— Selected excerpt —
═══
Next we add the sugar.  The amount of sugar determines sweetness and specific gravity.

The more sugar the higher the specific gravity and the higher potential alcohol.  For a drier table wine, use less sugar.  For our table wine, we started with a specific gravity of 1.085.

That’s a little higher than I was shooting for, but it will still be a dry wine.  To use the hydrometer, I start by putting the hydrometer in the plastic tube it came in.  Then I use a liquid measuring cup and strain off a bit of the wine after it has been thoroughly mixed.  Set it on a flat surface and spin it to get rid of any bubbles.

They do make a fancy little device that lets you capture a wine sample without exposing it to oxygen, but it hasn’t made it to my gotta have list.  Also, the pros will tell you to get rid of the wine you test, but I just dump it back in.  I make a note of the specific gravity and record it in my calendar.  I have a calendar that I use just for winemaking.  Once we do a step, I’ll turn forward in the calendar to write the next step on the date it is to be done.  I already have next year’s calendar to start adding dates when we get there.

Next we place the wine into the primary fermentation vessel (aka a five gallon bucket).  You can get five or six gallon buckets that are food grade plastic and made with lids that will allow an airlock to be added.  They can then be used as a secondary vessel also.  I went cheap and easy–a new bucket from the farm store.

Because the first few days is rapid reproduction of the yeast, it does need some oxygen at this phase.  You also want it to be clean, so cover it with a towel and rubber band it.
═══
— Objective A —
In the rows, switch "country" to "nation" from the line with "longitude: 7.2109" up to and including the line with "longitude: 152.1042", and write out only those lines with nothing else changed.
The text above and the rows below have no connection to each other.

— Raw records —
═══
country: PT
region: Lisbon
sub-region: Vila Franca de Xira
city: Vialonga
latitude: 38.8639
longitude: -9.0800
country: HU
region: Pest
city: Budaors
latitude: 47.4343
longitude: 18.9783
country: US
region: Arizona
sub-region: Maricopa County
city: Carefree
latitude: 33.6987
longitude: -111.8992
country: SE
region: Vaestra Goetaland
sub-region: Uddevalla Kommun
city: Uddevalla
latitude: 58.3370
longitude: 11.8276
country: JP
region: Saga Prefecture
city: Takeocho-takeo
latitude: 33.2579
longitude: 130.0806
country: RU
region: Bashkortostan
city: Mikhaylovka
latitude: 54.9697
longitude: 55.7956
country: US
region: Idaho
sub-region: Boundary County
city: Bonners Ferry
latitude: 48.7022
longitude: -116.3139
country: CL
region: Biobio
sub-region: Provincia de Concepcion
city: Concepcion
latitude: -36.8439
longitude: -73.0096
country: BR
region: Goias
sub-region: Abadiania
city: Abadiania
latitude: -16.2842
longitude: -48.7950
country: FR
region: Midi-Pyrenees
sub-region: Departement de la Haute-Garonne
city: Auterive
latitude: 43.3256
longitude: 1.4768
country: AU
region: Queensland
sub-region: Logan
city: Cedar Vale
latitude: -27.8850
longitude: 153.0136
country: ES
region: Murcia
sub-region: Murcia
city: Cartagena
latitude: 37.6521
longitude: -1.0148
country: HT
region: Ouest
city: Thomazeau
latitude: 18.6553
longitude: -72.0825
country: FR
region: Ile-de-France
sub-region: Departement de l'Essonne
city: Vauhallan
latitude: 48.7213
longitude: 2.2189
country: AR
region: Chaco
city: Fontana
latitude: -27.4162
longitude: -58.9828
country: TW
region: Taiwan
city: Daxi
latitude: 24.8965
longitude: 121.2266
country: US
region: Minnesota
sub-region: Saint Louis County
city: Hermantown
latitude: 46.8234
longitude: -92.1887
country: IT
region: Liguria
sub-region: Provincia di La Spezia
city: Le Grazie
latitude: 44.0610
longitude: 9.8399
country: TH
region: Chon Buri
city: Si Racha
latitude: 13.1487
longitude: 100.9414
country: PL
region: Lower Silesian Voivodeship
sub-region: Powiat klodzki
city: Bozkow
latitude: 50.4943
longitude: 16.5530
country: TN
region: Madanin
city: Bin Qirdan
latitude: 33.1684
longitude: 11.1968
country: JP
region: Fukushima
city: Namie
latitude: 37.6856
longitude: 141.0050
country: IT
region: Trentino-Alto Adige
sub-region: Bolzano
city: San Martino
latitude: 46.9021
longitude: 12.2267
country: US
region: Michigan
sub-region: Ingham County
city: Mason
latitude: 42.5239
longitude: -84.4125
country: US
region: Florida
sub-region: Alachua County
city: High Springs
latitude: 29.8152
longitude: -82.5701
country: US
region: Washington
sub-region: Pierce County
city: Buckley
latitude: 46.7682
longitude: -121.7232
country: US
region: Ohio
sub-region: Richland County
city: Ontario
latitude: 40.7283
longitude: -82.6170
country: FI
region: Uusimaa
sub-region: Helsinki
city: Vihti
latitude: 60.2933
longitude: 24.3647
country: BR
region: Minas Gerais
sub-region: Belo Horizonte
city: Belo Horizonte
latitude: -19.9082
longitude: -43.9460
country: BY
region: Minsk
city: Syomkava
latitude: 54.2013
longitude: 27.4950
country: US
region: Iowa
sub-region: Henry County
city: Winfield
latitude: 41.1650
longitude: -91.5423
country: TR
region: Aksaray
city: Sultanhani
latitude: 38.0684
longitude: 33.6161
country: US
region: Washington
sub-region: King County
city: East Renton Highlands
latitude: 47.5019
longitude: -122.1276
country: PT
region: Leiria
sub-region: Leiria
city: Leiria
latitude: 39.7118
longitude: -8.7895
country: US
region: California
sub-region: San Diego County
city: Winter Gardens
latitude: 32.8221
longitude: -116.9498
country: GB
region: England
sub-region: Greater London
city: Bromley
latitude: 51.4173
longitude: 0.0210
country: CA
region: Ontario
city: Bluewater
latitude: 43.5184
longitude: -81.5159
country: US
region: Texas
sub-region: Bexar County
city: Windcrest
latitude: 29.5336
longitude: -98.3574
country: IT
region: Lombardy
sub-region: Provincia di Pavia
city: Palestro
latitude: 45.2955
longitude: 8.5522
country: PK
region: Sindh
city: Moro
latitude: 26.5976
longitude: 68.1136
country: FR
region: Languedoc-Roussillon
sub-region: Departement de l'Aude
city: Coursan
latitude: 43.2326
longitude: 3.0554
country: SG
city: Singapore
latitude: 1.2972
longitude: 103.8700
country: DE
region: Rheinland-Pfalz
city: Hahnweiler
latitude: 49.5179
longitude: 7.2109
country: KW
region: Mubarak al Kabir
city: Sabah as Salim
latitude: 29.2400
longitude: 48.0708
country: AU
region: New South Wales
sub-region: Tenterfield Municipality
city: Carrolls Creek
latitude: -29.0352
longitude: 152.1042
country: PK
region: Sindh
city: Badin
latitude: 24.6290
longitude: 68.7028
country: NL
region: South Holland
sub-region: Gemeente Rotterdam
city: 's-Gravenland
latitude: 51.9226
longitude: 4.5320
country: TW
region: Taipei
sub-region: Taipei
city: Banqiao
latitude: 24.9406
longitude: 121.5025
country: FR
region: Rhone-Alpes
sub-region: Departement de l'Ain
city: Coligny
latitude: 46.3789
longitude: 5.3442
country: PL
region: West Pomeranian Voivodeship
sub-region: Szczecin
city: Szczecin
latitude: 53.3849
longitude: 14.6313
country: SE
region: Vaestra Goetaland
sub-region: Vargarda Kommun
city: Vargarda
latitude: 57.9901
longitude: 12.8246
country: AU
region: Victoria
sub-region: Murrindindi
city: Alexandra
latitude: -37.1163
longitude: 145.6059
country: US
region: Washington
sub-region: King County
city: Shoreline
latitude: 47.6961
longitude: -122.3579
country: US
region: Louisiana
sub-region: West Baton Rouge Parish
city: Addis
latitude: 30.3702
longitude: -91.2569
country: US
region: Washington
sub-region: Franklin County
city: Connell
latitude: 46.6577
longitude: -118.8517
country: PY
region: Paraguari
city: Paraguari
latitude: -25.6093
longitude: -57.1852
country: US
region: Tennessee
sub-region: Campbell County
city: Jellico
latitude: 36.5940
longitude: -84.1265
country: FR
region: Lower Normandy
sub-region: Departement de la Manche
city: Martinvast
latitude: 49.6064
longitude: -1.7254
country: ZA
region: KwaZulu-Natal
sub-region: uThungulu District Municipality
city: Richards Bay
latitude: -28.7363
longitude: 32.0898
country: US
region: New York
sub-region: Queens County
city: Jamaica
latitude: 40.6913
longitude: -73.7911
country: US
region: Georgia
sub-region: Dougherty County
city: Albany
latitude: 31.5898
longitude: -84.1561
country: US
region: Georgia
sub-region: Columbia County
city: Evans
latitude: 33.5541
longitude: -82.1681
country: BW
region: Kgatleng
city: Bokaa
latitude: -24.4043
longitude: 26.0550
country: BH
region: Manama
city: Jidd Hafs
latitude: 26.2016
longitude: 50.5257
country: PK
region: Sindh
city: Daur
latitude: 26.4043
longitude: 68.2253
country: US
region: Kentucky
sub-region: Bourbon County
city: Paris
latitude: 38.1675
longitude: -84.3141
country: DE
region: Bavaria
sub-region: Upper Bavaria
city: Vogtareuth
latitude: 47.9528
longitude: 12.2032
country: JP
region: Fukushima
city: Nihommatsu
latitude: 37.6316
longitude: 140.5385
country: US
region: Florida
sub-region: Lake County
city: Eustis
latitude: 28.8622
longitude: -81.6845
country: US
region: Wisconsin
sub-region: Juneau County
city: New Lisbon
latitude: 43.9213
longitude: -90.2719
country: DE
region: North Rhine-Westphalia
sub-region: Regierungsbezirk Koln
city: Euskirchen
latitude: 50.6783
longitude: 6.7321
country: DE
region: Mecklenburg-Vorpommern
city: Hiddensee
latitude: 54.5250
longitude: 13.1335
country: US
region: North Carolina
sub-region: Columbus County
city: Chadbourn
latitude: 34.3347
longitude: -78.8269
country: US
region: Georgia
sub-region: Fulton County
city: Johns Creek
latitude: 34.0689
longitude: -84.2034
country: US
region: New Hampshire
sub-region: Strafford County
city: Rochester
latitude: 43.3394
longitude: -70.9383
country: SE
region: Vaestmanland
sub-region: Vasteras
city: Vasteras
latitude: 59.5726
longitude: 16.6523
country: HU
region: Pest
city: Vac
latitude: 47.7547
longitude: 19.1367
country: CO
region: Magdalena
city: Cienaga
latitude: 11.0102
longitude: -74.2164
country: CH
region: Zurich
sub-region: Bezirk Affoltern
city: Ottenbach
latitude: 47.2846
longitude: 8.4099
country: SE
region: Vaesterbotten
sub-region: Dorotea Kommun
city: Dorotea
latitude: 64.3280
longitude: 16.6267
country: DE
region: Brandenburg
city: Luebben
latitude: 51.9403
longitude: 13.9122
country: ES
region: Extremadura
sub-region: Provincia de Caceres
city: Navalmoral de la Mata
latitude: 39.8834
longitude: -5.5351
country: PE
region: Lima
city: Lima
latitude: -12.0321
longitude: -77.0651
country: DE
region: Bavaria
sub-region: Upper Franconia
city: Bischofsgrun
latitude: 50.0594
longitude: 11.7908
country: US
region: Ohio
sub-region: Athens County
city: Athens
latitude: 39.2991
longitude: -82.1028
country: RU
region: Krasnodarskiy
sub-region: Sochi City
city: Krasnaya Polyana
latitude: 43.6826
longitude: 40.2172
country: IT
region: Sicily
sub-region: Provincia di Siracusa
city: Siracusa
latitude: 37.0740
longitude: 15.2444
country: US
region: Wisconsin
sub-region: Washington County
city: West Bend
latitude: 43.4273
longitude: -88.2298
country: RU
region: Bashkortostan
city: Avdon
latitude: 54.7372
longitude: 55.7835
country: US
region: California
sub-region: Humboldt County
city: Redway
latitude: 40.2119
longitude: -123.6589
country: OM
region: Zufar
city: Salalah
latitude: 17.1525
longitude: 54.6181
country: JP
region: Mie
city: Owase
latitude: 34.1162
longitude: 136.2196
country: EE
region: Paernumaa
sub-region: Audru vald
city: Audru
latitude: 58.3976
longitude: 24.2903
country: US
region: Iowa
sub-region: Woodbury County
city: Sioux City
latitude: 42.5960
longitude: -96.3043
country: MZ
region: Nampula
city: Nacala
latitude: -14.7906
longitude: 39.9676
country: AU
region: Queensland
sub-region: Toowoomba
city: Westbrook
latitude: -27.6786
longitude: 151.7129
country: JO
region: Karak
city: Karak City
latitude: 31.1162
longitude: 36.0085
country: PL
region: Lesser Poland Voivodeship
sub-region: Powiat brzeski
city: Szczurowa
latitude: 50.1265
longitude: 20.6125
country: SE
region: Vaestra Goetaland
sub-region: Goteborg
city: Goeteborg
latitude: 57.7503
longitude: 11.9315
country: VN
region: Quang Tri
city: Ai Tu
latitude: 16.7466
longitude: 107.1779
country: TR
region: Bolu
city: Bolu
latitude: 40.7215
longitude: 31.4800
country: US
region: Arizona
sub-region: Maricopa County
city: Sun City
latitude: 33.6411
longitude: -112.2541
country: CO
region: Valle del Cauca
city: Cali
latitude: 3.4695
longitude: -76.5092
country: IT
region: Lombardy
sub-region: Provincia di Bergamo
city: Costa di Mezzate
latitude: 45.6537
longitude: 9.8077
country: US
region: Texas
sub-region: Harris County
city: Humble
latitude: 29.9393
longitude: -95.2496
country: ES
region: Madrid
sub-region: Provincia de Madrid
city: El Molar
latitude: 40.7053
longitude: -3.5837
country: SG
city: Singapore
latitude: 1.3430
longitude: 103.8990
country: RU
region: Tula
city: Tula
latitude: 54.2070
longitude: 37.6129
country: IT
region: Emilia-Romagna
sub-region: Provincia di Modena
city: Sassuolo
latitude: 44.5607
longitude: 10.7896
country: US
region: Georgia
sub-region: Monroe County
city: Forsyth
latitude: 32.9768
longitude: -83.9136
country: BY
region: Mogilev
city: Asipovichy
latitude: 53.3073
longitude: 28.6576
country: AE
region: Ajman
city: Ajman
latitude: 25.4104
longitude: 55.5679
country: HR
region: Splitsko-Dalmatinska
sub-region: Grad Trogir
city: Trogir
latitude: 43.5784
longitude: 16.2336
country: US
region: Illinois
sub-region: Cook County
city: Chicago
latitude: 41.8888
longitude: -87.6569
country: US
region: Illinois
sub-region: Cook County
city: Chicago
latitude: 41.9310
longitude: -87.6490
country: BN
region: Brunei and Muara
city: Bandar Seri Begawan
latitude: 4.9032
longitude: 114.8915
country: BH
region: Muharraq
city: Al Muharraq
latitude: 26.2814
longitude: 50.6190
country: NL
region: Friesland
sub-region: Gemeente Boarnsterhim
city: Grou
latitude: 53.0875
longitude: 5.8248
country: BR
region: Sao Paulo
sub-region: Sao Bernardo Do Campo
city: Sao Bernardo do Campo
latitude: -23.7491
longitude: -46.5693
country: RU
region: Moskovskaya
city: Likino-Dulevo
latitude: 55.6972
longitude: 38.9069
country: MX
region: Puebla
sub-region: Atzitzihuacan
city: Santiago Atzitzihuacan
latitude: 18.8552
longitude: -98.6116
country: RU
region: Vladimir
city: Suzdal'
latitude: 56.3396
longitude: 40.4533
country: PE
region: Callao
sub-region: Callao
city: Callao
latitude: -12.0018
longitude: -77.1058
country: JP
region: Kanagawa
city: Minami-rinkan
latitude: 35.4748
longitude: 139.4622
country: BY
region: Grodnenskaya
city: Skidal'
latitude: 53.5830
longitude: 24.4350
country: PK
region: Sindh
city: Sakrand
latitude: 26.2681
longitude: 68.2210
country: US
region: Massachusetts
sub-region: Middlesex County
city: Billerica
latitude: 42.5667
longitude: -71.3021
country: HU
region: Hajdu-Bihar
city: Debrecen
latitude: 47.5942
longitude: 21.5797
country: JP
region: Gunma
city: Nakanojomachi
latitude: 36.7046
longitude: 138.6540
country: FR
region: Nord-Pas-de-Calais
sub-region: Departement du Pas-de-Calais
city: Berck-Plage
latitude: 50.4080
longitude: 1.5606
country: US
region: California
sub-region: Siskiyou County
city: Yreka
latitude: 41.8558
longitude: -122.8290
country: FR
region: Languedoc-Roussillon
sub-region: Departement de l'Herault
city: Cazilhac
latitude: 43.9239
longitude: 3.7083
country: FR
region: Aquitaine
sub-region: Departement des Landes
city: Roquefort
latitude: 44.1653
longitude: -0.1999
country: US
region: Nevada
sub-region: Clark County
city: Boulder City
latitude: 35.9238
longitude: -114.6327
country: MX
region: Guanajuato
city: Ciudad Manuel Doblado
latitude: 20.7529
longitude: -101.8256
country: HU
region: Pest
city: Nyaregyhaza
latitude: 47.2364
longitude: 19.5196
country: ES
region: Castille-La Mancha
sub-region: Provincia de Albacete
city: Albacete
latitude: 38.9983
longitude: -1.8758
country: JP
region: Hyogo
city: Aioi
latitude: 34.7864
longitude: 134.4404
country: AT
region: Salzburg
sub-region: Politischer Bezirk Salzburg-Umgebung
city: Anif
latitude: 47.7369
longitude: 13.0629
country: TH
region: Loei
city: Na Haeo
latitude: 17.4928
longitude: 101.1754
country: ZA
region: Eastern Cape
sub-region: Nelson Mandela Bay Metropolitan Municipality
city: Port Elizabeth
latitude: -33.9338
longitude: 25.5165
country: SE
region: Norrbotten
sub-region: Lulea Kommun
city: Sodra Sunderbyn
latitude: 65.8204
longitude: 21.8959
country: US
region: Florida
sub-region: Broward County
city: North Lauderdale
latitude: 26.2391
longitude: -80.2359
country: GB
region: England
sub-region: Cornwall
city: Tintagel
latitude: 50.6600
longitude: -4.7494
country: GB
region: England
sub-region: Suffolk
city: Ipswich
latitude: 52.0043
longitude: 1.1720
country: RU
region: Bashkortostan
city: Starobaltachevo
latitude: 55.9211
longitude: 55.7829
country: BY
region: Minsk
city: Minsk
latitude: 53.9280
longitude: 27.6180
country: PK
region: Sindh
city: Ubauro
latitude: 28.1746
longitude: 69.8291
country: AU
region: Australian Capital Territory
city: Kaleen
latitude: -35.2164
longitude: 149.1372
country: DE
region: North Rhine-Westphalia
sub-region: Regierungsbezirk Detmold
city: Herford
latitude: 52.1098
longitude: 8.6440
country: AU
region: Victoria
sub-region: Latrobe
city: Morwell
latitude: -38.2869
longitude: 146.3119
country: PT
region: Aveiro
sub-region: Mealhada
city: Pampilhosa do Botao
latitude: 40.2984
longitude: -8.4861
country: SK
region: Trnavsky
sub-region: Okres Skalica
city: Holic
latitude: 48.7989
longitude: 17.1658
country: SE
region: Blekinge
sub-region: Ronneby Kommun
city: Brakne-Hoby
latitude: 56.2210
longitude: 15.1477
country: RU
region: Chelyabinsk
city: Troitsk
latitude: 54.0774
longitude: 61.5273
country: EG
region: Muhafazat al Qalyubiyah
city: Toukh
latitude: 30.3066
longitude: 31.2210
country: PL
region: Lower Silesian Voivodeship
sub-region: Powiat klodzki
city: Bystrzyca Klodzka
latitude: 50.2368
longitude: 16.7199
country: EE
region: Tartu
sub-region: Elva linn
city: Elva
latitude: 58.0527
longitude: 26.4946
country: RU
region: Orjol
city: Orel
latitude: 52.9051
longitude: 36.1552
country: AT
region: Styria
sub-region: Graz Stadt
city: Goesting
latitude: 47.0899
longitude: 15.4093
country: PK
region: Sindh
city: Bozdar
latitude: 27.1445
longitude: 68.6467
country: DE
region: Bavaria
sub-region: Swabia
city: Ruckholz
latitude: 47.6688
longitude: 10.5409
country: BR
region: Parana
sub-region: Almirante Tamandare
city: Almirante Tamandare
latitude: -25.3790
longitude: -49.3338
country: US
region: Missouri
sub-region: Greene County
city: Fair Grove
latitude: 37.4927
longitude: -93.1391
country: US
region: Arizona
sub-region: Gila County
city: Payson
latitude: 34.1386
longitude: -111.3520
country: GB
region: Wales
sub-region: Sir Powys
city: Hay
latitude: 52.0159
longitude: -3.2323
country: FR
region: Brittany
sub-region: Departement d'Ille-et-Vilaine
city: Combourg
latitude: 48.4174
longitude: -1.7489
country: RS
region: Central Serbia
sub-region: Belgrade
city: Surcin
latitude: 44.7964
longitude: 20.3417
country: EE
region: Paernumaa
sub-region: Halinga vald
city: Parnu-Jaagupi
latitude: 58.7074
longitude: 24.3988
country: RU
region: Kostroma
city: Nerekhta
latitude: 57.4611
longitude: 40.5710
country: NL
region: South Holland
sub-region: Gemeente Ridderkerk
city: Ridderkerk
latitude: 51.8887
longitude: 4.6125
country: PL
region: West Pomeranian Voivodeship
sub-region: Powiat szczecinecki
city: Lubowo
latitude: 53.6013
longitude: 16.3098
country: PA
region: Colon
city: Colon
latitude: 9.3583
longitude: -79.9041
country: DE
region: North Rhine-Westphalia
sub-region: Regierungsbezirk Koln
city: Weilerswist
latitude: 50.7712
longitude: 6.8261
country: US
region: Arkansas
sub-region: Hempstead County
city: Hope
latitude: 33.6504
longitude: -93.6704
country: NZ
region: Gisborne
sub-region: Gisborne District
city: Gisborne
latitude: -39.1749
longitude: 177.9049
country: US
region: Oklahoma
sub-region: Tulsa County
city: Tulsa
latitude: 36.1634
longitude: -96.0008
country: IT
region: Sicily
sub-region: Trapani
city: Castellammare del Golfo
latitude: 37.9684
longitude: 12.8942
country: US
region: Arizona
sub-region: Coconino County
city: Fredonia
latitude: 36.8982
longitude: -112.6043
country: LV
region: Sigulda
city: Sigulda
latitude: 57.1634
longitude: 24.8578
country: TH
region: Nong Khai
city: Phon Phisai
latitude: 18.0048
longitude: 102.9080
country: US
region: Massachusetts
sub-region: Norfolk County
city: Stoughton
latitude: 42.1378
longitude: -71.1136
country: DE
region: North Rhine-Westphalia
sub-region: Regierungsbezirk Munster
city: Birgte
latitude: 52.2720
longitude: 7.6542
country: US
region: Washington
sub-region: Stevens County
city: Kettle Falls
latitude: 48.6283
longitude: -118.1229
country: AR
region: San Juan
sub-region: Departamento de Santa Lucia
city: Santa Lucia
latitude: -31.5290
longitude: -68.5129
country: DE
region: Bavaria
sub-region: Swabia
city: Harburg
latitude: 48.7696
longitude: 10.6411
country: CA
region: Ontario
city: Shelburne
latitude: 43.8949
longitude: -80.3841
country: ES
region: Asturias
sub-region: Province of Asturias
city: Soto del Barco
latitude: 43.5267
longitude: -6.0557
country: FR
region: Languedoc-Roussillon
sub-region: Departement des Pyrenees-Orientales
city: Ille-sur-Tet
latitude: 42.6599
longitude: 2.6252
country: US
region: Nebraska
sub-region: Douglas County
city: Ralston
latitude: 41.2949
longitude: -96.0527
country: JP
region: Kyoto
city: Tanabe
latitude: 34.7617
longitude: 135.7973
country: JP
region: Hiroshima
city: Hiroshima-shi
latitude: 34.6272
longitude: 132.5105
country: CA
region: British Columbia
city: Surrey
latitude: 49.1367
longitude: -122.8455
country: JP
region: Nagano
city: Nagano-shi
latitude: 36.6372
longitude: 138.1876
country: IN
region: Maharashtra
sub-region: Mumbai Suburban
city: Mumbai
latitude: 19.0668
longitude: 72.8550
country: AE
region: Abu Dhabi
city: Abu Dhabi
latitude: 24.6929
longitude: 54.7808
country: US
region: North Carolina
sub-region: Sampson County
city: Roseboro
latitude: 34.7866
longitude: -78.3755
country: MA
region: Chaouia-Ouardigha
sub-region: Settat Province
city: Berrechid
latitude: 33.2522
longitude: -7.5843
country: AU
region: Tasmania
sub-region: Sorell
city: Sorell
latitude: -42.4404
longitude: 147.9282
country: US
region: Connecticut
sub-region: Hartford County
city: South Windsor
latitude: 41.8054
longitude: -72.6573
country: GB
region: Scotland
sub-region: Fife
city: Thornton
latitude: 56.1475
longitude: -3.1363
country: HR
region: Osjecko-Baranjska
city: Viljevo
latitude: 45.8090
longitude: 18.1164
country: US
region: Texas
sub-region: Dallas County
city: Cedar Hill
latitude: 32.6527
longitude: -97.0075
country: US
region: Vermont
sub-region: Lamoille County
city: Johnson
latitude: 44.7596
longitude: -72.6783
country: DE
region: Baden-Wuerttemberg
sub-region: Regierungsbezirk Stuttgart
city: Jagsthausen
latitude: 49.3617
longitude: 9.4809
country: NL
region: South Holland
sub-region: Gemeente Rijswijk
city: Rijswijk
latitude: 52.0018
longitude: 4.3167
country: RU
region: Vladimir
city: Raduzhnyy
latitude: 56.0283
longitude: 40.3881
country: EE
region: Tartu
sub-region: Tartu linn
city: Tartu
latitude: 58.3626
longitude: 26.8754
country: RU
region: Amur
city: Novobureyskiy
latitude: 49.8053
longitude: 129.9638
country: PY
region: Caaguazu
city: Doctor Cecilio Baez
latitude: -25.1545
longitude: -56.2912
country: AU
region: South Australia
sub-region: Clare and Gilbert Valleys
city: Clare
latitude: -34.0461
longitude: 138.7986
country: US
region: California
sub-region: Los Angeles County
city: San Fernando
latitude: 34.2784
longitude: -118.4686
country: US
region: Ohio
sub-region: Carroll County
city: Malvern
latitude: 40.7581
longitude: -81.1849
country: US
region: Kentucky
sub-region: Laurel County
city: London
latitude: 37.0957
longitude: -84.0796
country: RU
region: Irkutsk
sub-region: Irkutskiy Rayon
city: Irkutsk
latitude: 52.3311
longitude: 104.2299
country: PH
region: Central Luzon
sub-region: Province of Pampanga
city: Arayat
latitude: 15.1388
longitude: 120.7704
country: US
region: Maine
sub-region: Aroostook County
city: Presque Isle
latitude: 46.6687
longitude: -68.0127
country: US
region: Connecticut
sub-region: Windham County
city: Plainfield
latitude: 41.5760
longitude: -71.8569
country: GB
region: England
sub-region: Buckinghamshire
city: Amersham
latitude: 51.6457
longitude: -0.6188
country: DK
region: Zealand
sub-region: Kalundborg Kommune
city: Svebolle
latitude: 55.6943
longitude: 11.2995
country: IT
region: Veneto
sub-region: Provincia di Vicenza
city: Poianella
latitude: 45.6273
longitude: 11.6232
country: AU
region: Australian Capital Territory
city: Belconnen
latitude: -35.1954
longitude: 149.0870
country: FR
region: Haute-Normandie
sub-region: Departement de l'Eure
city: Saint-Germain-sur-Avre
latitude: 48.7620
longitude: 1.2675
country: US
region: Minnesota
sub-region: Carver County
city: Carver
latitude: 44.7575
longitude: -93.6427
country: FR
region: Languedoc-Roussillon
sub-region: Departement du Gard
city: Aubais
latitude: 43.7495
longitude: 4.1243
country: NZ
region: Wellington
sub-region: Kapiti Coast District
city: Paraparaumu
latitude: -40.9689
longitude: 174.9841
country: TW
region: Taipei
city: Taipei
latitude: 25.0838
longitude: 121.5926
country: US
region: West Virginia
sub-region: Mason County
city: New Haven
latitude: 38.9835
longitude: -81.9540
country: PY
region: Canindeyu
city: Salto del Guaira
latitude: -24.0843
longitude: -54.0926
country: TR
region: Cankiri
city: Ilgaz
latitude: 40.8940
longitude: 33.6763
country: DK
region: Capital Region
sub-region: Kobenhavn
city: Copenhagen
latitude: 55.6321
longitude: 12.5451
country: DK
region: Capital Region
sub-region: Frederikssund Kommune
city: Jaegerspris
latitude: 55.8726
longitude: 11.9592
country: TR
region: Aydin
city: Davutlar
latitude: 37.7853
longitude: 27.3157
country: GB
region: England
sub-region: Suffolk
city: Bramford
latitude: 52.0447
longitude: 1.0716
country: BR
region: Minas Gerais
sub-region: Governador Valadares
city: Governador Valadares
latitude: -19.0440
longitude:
═══
— Objective B —
Answer these questions about the winemaking excerpt:
(i) What specific gravity did the table wine start with?
(ii) Where did the bucket used as the primary fermentation vessel come from?
(iii) How is the vessel covered during the first few days?

— Response A —
longitude: 7.2109
nation: KW
region: Mubarak al Kabir
city: Sabah as Salim
latitude: 29.2400
longitude: 48.0708
nation: AU
region: New South Wales
sub-region: Tenterfield Municipality
city: Carrolls Creek
latitude: -29.0352
longitude: 152.1042

— Response B —
(i) 1.085
(ii) It was a new bucket from the farm store.
(iii) It is covered with a towel held on with a rubber band.